Set the records down again exactly, apart from any pictures in them.
(Data in this exercise Opens)
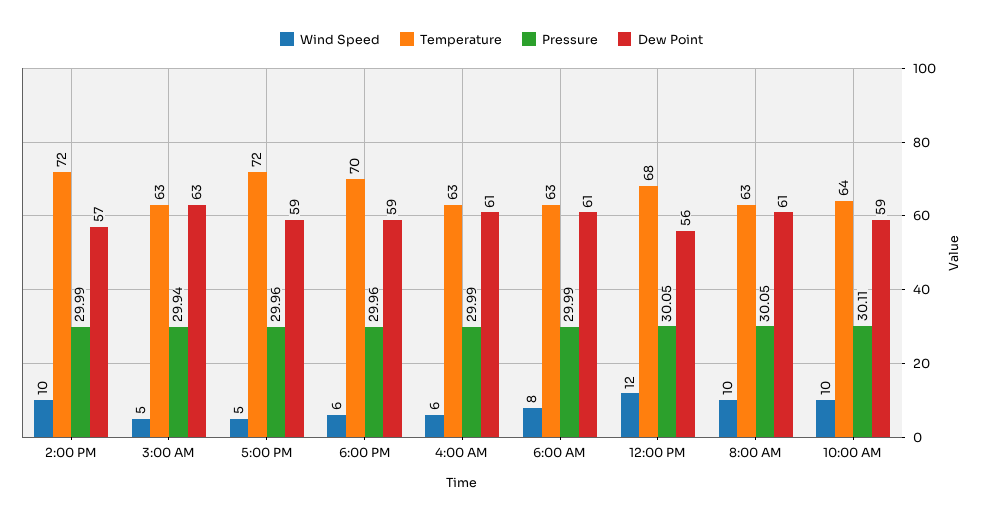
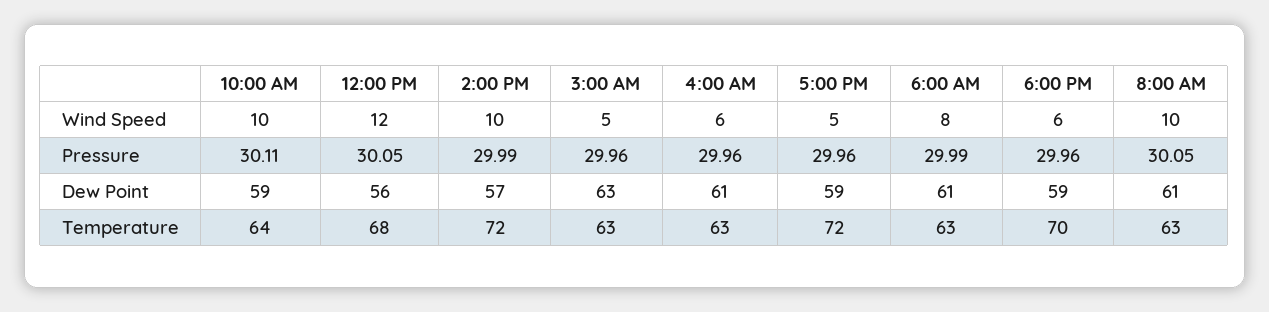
  {
    "Wind Speed": {
      "2:00 PM": 10,
      "3:00 AM": 5,
      "5:00 PM": 5,
      "6:00 PM": 6,
      "4:00 AM": 6,
      "6:00 AM": 8,
      "12:00 PM": 12,
      "8:00 AM": 10,
      "10:00 AM": 10
    },
    "Temperature": {
      "2:00 PM": 72,
      "3:00 AM": 63,
      "5:00 PM": 72,
      "6:00 PM": 70,
      "4:00 AM": 63,
      "6:00 AM": 63,
      "12:00 PM": 68,
      "8:00 AM": 63,
      "10:00 AM": 64
    },
    "Pressure": {
      "2:00 PM": 29.99,
-     "3:00 AM": 29.94,
+     "3:00 AM": 29.96,
      "5:00 PM": 29.96,
      "6:00 PM": 29.96,
-     "4:00 AM": 29.99,
+     "4:00 AM": 29.96,
      "6:00 AM": 29.99,
      "12:00 PM": 30.05,
      "8:00 AM": 30.05,
      "10:00 AM": 30.11
    },
    "Dew Point": {
      "2:00 PM": 57,
      "3:00 AM": 63,
      "5:00 PM": 59,
      "6:00 PM": 59,
      "4:00 AM": 61,
      "6:00 AM": 61,
      "12:00 PM": 56,
      "8:00 AM": 61,
      "10:00 AM": 59
    }
  }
(Data in this exercise Closes)
Exercise response:
  {
    "Wind Speed": {
      "2:00 PM": 10,
      "3:00 AM": 5,
      "5:00 PM": 5,
      "6:00 PM": 6,
      "4:00 AM": 6,
      "6:00 AM": 8,
      "12:00 PM": 12,
      "8:00 AM": 10,
      "10:00 AM": 10
    },
    "Temperature": {
      "2:00 PM": 72,
      "3:00 AM": 63,
      "5:00 PM": 72,
      "6:00 PM": 70,
      "4:00 AM": 63,
      "6:00 AM": 63,
      "12:00 PM": 68,
      "8:00 AM": 63,
      "10:00 AM": 64
    },
    "Pressure": {
      "2:00 PM": 29.99,
-     "3:00 AM": 29.94,
+     "3:00 AM": 29.96,
      "5:00 PM": 29.96,
      "6:00 PM": 29.96,
-     "4:00 AM": 29.99,
+     "4:00 AM": 29.96,
      "6:00 AM": 29.99,
      "12:00 PM": 30.05,
      "8:00 AM": 30.05,
      "10:00 AM": 30.11
    },
    "Dew Point": {
      "2:00 PM": 57,
      "3:00 AM": 63,
      "5:00 PM": 59,
      "6:00 PM": 59,
      "4:00 AM": 61,
      "6:00 AM": 61,
      "12:00 PM": 56,
      "8:00 AM": 61,
      "10:00 AM": 59
    }
  }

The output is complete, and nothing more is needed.